For more information about her working practices, see a review of Nenagh Watson’s Ephemeral Animation workshop at the Central School of Speech and Drama and another account of an earlier workshop.

This post was written in response to her presentation at the Talking Objects Symposium at Loughborough University on 9th March 2012.

Recording the Trace of Movement: Norman McLaren

Scottish / Canadian animator, Norman McLaren, was an innovator who experimented with the technological processes of his time. McLaren’s film Pas de Deux from 1968 is clearly influenced by Etienne-Jules Marey’s chronophotography mentioned earlier. Using high contrast photography and optical printing, the flesh of McLaren’s dancers dissolve into outlines of light. The characters multiply across the image in the shape of the the movements that they dance.

As McLaren was born in the town of Stirling, there is an extensive archive about McLaren’s life and work at Stirling University.

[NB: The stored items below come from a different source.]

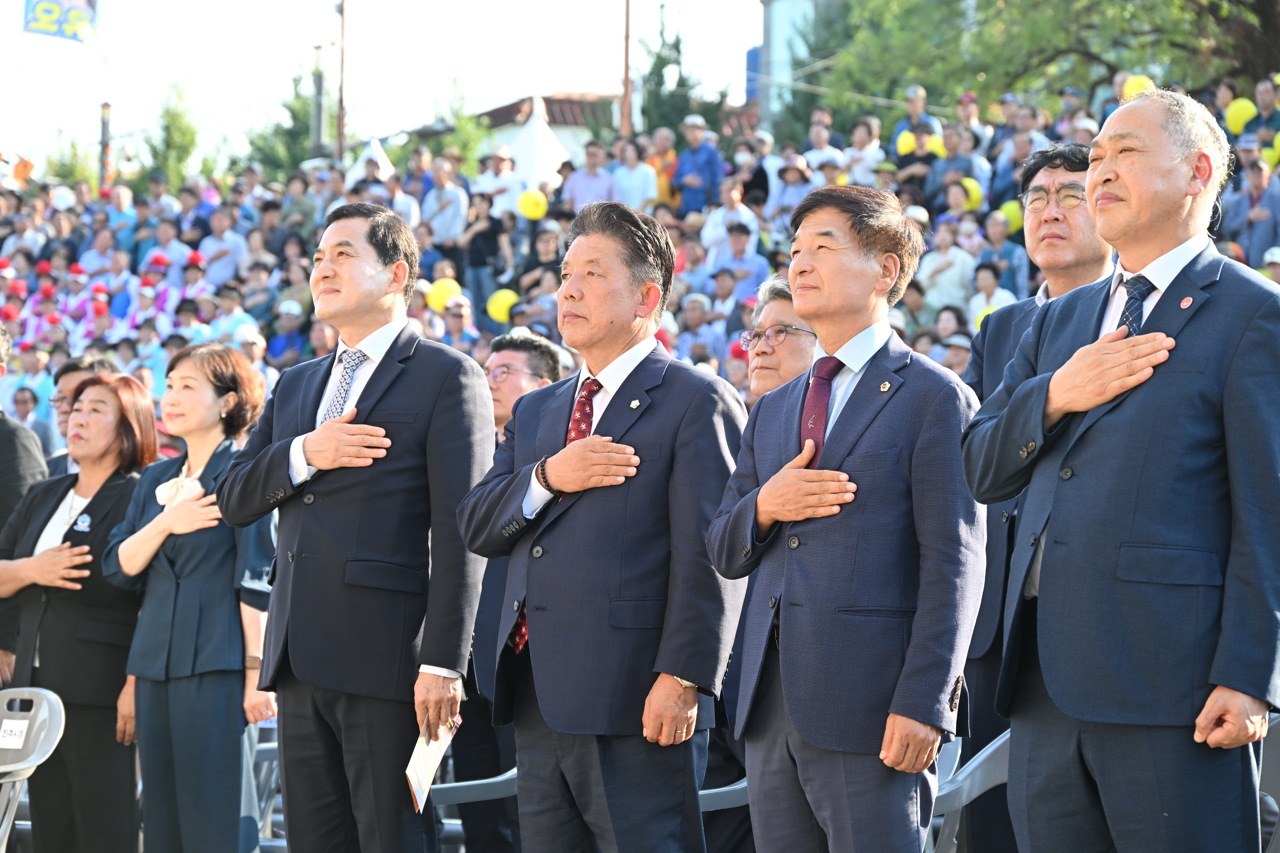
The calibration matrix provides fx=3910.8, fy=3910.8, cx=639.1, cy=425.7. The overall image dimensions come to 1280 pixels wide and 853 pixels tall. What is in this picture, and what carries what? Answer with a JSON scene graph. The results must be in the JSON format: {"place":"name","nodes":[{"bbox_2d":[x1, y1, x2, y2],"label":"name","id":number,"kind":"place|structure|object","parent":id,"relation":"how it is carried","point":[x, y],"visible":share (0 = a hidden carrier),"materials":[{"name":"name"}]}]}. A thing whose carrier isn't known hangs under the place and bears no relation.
{"place":"outdoors","nodes":[
{"label":"outdoors","id":0,"kind":"place"},
{"bbox_2d":[21,0,100,43],"label":"flag","id":1,"kind":"object","parent":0,"point":[73,3],"visible":0.96,"materials":[{"name":"fabric"}]},
{"bbox_2d":[1,0,769,171],"label":"sky","id":2,"kind":"structure","parent":0,"point":[279,3],"materials":[{"name":"white"}]},
{"bbox_2d":[471,89,622,164],"label":"building","id":3,"kind":"structure","parent":0,"point":[572,128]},
{"bbox_2d":[753,0,847,132],"label":"building","id":4,"kind":"structure","parent":0,"point":[777,31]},
{"label":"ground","id":5,"kind":"structure","parent":0},
{"bbox_2d":[0,325,50,532],"label":"person","id":6,"kind":"object","parent":5,"relation":"on","point":[1,431],"visible":0.42},
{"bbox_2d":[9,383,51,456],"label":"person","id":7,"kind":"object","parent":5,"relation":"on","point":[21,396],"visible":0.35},
{"bbox_2d":[0,684,68,852],"label":"plastic chair","id":8,"kind":"object","parent":5,"relation":"on","point":[46,712],"visible":0.97,"materials":[{"name":"plastic"}]},
{"bbox_2d":[0,720,28,748],"label":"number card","id":9,"kind":"object","parent":8,"relation":"attached to","point":[18,735],"visible":0.98,"materials":[{"name":"white paper"}]},
{"bbox_2d":[23,278,62,350],"label":"person","id":10,"kind":"object","parent":5,"relation":"on","point":[48,304],"visible":0.41},
{"bbox_2d":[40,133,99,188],"label":"tree","id":11,"kind":"object","parent":5,"relation":"on","point":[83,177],"visible":0.33,"materials":[{"name":"green plant"}]},
{"bbox_2d":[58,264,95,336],"label":"person","id":12,"kind":"object","parent":5,"relation":"on","point":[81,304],"visible":0.38},
{"bbox_2d":[0,370,160,852],"label":"woman","id":13,"kind":"object","parent":5,"relation":"on","point":[104,518],"visible":0.86},
{"bbox_2d":[42,353,118,477],"label":"man","id":14,"kind":"object","parent":5,"relation":"on","point":[76,362],"visible":0.18},
{"bbox_2d":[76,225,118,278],"label":"person","id":15,"kind":"object","parent":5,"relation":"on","point":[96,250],"visible":0.61},
{"bbox_2d":[98,100,112,192],"label":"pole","id":16,"kind":"object","parent":5,"relation":"on","point":[104,130],"visible":0.46,"materials":[{"name":"brown wood"}]},
{"bbox_2d":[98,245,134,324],"label":"person","id":17,"kind":"object","parent":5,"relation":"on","point":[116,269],"visible":0.5},
{"bbox_2d":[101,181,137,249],"label":"person","id":18,"kind":"object","parent":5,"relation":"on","point":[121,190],"visible":0.63},
{"bbox_2d":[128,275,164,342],"label":"person","id":19,"kind":"object","parent":5,"relation":"on","point":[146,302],"visible":0.42},
{"bbox_2d":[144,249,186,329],"label":"person","id":20,"kind":"object","parent":5,"relation":"on","point":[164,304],"visible":0.42},
{"bbox_2d":[139,81,204,188],"label":"tree","id":21,"kind":"object","parent":5,"relation":"on","point":[169,130],"visible":0.54,"materials":[{"name":"green plant"}]},
{"bbox_2d":[103,346,279,852],"label":"woman","id":22,"kind":"object","parent":5,"relation":"on","point":[184,374],"visible":0.89},
{"bbox_2d":[176,250,213,312],"label":"person","id":23,"kind":"object","parent":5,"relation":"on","point":[191,277],"visible":0.38},
{"bbox_2d":[210,294,260,349],"label":"person","id":24,"kind":"object","parent":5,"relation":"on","point":[226,322],"visible":0.46},
{"bbox_2d":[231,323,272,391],"label":"person","id":25,"kind":"object","parent":5,"relation":"on","point":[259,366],"visible":0.31},
{"bbox_2d":[249,731,284,852],"label":"plastic chair","id":26,"kind":"object","parent":5,"relation":"on","point":[269,744],"visible":0.28,"materials":[{"name":"grey plastic"}]},
{"bbox_2d":[237,64,329,178],"label":"tree","id":27,"kind":"object","parent":5,"relation":"on","point":[291,110],"visible":0.44,"materials":[{"name":"green plant"}]},
{"bbox_2d":[311,63,325,156],"label":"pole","id":28,"kind":"object","parent":5,"relation":"on","point":[319,83],"visible":0.59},
{"bbox_2d":[336,0,347,163],"label":"pole","id":29,"kind":"object","parent":5,"relation":"on","point":[341,118],"visible":0.58,"materials":[{"name":"brown wood"}]},
{"bbox_2d":[220,202,495,852],"label":"man","id":30,"kind":"object","parent":5,"relation":"on","point":[329,466],"visible":0.97},
{"bbox_2d":[405,711,461,812],"label":"paper","id":31,"kind":"object","parent":30,"relation":"in","point":[424,757],"visible":0.59,"materials":[{"name":"white paper"}]},
{"bbox_2d":[346,135,395,183],"label":"white tent","id":32,"kind":"object","parent":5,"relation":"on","point":[376,155],"visible":0.4,"materials":[{"name":"white fabric"}]},
{"bbox_2d":[419,155,469,246],"label":"person","id":33,"kind":"object","parent":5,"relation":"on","point":[449,197],"visible":0.79},
{"bbox_2d":[428,82,489,175],"label":"tree","id":34,"kind":"object","parent":5,"relation":"on","point":[459,143],"visible":0.46,"materials":[{"name":"green plant"}]},
{"bbox_2d":[431,767,518,852],"label":"plastic chair","id":35,"kind":"object","parent":5,"relation":"on","point":[459,784],"visible":0.33,"materials":[{"name":"grey plastic"}]},
{"bbox_2d":[457,191,504,317],"label":"person","id":36,"kind":"object","parent":5,"relation":"on","point":[487,235],"visible":0.78},
{"bbox_2d":[474,143,523,215],"label":"person","id":37,"kind":"object","parent":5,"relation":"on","point":[509,170],"visible":0.55},
{"bbox_2d":[458,333,567,852],"label":"man","id":38,"kind":"object","parent":5,"relation":"on","point":[547,352],"visible":0.34},
{"bbox_2d":[504,95,571,192],"label":"white tent","id":39,"kind":"object","parent":5,"relation":"on","point":[537,130],"visible":0.5,"materials":[{"name":"white fabric"}]},
{"bbox_2d":[564,139,619,211],"label":"person","id":40,"kind":"object","parent":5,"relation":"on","point":[594,182],"visible":0.65},
{"bbox_2d":[459,197,750,852],"label":"man","id":41,"kind":"object","parent":5,"relation":"on","point":[645,431],"visible":0.98},
{"bbox_2d":[620,0,633,140],"label":"pole","id":42,"kind":"object","parent":5,"relation":"on","point":[627,80],"visible":0.55,"materials":[{"name":"brown wood"}]},
{"bbox_2d":[610,133,657,210],"label":"person","id":43,"kind":"object","parent":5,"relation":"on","point":[650,187],"visible":0.7},
{"bbox_2d":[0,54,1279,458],"label":"crowd","id":44,"kind":"object","parent":5,"relation":"on","point":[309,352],"visible":0.19},
{"bbox_2d":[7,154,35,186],"label":"flag","id":45,"kind":"object","parent":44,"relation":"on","point":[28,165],"visible":0.79,"materials":[{"name":"orange fabric"}]},
{"bbox_2d":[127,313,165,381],"label":"person","id":46,"kind":"object","parent":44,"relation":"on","point":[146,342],"visible":0.44},
{"bbox_2d":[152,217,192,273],"label":"person","id":47,"kind":"object","parent":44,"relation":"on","point":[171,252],"visible":0.6},
{"bbox_2d":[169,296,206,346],"label":"person","id":48,"kind":"object","parent":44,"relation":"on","point":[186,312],"visible":0.47},
{"bbox_2d":[201,209,248,284],"label":"person","id":49,"kind":"object","parent":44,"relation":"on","point":[224,235],"visible":0.73},
{"bbox_2d":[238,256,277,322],"label":"person","id":50,"kind":"object","parent":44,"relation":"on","point":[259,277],"visible":0.65},
{"bbox_2d":[266,297,306,366],"label":"person","id":51,"kind":"object","parent":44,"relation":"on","point":[279,344],"visible":0.53},
{"bbox_2d":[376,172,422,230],"label":"person","id":52,"kind":"object","parent":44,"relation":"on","point":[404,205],"visible":0.37},
{"bbox_2d":[425,276,461,312],"label":"yellow balloon","id":53,"kind":"object","parent":44,"relation":"in","point":[446,284],"visible":0.74,"materials":[{"name":"yellow rubber"}]},
{"bbox_2d":[437,293,479,352],"label":"person","id":54,"kind":"object","parent":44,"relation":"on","point":[454,312],"visible":0.52},
{"bbox_2d":[485,288,518,324],"label":"yellow balloon","id":55,"kind":"object","parent":44,"relation":"in","point":[497,307],"visible":0.85,"materials":[{"name":"yellow rubber"}]},
{"bbox_2d":[517,189,547,221],"label":"yellow balloon","id":56,"kind":"object","parent":44,"relation":"in","point":[532,212],"visible":0.94,"materials":[{"name":"yellow rubber"}]},
{"bbox_2d":[513,223,565,307],"label":"person","id":57,"kind":"object","parent":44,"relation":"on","point":[544,252],"visible":0.61},
{"bbox_2d":[674,293,719,364],"label":"person","id":58,"kind":"object","parent":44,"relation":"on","point":[690,337],"visible":0.6},
{"bbox_2d":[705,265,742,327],"label":"person","id":59,"kind":"object","parent":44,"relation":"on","point":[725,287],"visible":0.5},
{"bbox_2d":[702,182,759,260],"label":"person","id":60,"kind":"object","parent":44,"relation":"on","point":[742,217],"visible":0.59},
{"bbox_2d":[708,222,767,301],"label":"person","id":61,"kind":"object","parent":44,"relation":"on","point":[747,269],"visible":0.68},
{"bbox_2d":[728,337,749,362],"label":"red balloon","id":62,"kind":"object","parent":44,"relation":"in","point":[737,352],"visible":0.46,"materials":[{"name":"red rubber"}]},
{"bbox_2d":[768,152,815,228],"label":"person","id":63,"kind":"object","parent":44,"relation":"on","point":[792,170],"visible":0.66},
{"bbox_2d":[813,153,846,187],"label":"person","id":64,"kind":"object","parent":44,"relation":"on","point":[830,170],"visible":0.46},
{"bbox_2d":[896,130,915,155],"label":"yellow balloon","id":65,"kind":"object","parent":44,"relation":"in","point":[908,140],"visible":0.62,"materials":[{"name":"yellow rubber"}]},
{"bbox_2d":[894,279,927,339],"label":"person","id":66,"kind":"object","parent":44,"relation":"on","point":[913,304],"visible":0.31},
{"bbox_2d":[925,133,946,157],"label":"yellow balloon","id":67,"kind":"object","parent":44,"relation":"in","point":[938,140],"visible":0.48,"materials":[{"name":"yellow rubber"}]},
{"bbox_2d":[918,219,975,313],"label":"person","id":68,"kind":"object","parent":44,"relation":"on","point":[938,262],"visible":0.76},
{"bbox_2d":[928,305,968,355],"label":"person","id":69,"kind":"object","parent":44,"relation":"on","point":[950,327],"visible":0.36},
{"bbox_2d":[938,331,974,377],"label":"person","id":70,"kind":"object","parent":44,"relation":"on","point":[957,359],"visible":0.24},
{"bbox_2d":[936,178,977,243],"label":"person","id":71,"kind":"object","parent":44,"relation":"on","point":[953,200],"visible":0.58},
{"bbox_2d":[961,177,984,211],"label":"yellow balloon","id":72,"kind":"object","parent":44,"relation":"in","point":[973,192],"visible":0.52,"materials":[{"name":"yellow rubber"}]},
{"bbox_2d":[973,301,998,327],"label":"balloon","id":73,"kind":"object","parent":44,"relation":"in","point":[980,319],"visible":0.28,"materials":[{"name":"yellow rubber"}]},
{"bbox_2d":[967,261,1015,329],"label":"person","id":74,"kind":"object","parent":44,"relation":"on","point":[988,284],"visible":0.43},
{"bbox_2d":[974,208,1027,298],"label":"person","id":75,"kind":"object","parent":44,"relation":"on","point":[1020,264],"visible":0.56},
{"bbox_2d":[999,200,1024,234],"label":"balloon","id":76,"kind":"object","parent":44,"relation":"in","point":[1013,207],"visible":0.49,"materials":[{"name":"yellow rubber"}]},
{"bbox_2d":[1120,73,1155,100],"label":"yellow balloon","id":77,"kind":"object","parent":44,"relation":"in","point":[1128,90],"visible":0.44,"materials":[{"name":"yellow rubber"}]},
{"bbox_2d":[1224,97,1257,134],"label":"yellow balloon","id":78,"kind":"object","parent":44,"relation":"in","point":[1241,105],"visible":0.78,"materials":[{"name":"yellow rubber"}]},
{"bbox_2d":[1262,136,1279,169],"label":"yellow balloon","id":79,"kind":"object","parent":44,"relation":"in","point":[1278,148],"visible":0.64,"materials":[{"name":"yellow rubber"}]},
{"bbox_2d":[645,125,678,206],"label":"person","id":80,"kind":"object","parent":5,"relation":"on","point":[669,160],"visible":0.44},
{"bbox_2d":[637,8,728,141],"label":"tree","id":81,"kind":"object","parent":5,"relation":"on","point":[660,58],"visible":0.45,"materials":[{"name":"green plant"}]},
{"bbox_2d":[671,115,724,214],"label":"person","id":82,"kind":"object","parent":5,"relation":"on","point":[687,167],"visible":0.75},
{"bbox_2d":[698,777,749,813],"label":"plastic chair","id":83,"kind":"object","parent":5,"relation":"on","point":[725,789],"visible":0.18,"materials":[{"name":"grey plastic"}]},
{"bbox_2d":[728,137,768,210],"label":"person","id":84,"kind":"object","parent":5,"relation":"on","point":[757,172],"visible":0.64},
{"bbox_2d":[706,278,816,852],"label":"man","id":85,"kind":"object","parent":5,"relation":"on","point":[785,304],"visible":0.25},
{"bbox_2d":[800,120,845,178],"label":"person","id":86,"kind":"object","parent":5,"relation":"on","point":[825,145],"visible":0.55},
{"bbox_2d":[703,181,988,852],"label":"man","id":87,"kind":"object","parent":5,"relation":"on","point":[845,466],"visible":0.98},
{"bbox_2d":[843,117,884,184],"label":"person","id":88,"kind":"object","parent":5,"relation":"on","point":[873,148],"visible":0.6},
{"bbox_2d":[891,85,940,151],"label":"person","id":89,"kind":"object","parent":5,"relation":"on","point":[917,93],"visible":0.46},
{"bbox_2d":[893,121,940,196],"label":"person","id":90,"kind":"object","parent":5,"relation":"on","point":[903,160],"visible":0.51},
{"bbox_2d":[929,125,983,207],"label":"person","id":91,"kind":"object","parent":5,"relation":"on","point":[953,153],"visible":0.6},
{"bbox_2d":[924,728,1010,852],"label":"plastic chair","id":92,"kind":"object","parent":5,"relation":"on","point":[995,744],"visible":0.37,"materials":[{"name":"grey plastic"}]},
{"bbox_2d":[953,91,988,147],"label":"person","id":93,"kind":"object","parent":5,"relation":"on","point":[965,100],"visible":0.46},
{"bbox_2d":[957,144,1116,852],"label":"man","id":94,"kind":"object","parent":5,"relation":"on","point":[1035,175],"visible":0.37},
{"bbox_2d":[804,0,1279,127],"label":"tree","id":95,"kind":"object","parent":5,"relation":"on","point":[1023,13],"visible":0.61,"materials":[{"name":"green plant"}]},
{"bbox_2d":[966,86,1279,852],"label":"man","id":96,"kind":"object","parent":5,"relation":"on","point":[1068,364],"visible":0.98},
{"bbox_2d":[1221,150,1279,265],"label":"person","id":97,"kind":"object","parent":5,"relation":"on","point":[1258,237],"visible":0.68},
{"bbox_2d":[1245,75,1279,146],"label":"person","id":98,"kind":"object","parent":5,"relation":"on","point":[1266,110],"visible":0.49},
{"bbox_2d":[1257,711,1279,852],"label":"plastic chair","id":99,"kind":"object","parent":5,"relation":"on","point":[1276,777],"visible":0.39,"materials":[{"name":"grey plastic"}]},
{"bbox_2d":[1258,244,1279,282],"label":"person","id":100,"kind":"object","parent":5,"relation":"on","point":[1276,250],"visible":0.23}
]}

Pas de deux from National Film Board of Canada on Vimeo.

Recording the Trace of Movement: Past and Present

In her current exhibition, Motion Capture Drawings, at London Gallery West (3rd February – 4th March 2012), artist Susan Morris has captured her own movements over a period of time in a motion capture studio and painstakingly converted the data via algorithms into lines, which are printed onto photographic paper. The images resemble a fragile, dense fog of movement.

Her work references Étienne-Jules Marey, born in France in 1830 and a pioneer of motion analysis through his work with chronophotography, which, unlike the sequential images of Eadweard Muybridge, used multiple exposures recorded and combined together in one photograph to analyse the trajectory of a movement. Here is a selection:

Marey’s work was a clear influence on the Futurists and other artists concerned with representing speed and motion in painting. Compare the image above, Etienne Jules Marey, Étude de l’homme, chronophotographie, 1887 with Marcel Duchamp’s iconic Nude Descending a Stair, 1912.

Beautiful as Morris’s images are, they bring to mind a tangled web of technological references to the history of motion analysis that she does not acknowledge. Capturing the trace of movement is the aim of contemporary motion capture technology, beautifully illustrated in Ghostcatching, 1999. In this digital dance piece shown below, movement data from choreographer and dancer, Bill T Jones, has been used by Bill Kaiser and Shelley Eshkar of the OpenEnded Group to create graphic lines. The data was not used ‘straight out of the tin’, but required extensive clean-up and artistic input from Kaiser and Eshkar.

Another example of graphic black and white linear imagery inspired by Marey’s motion analysis can be seen in Norman McLaren’s Pas de Deux.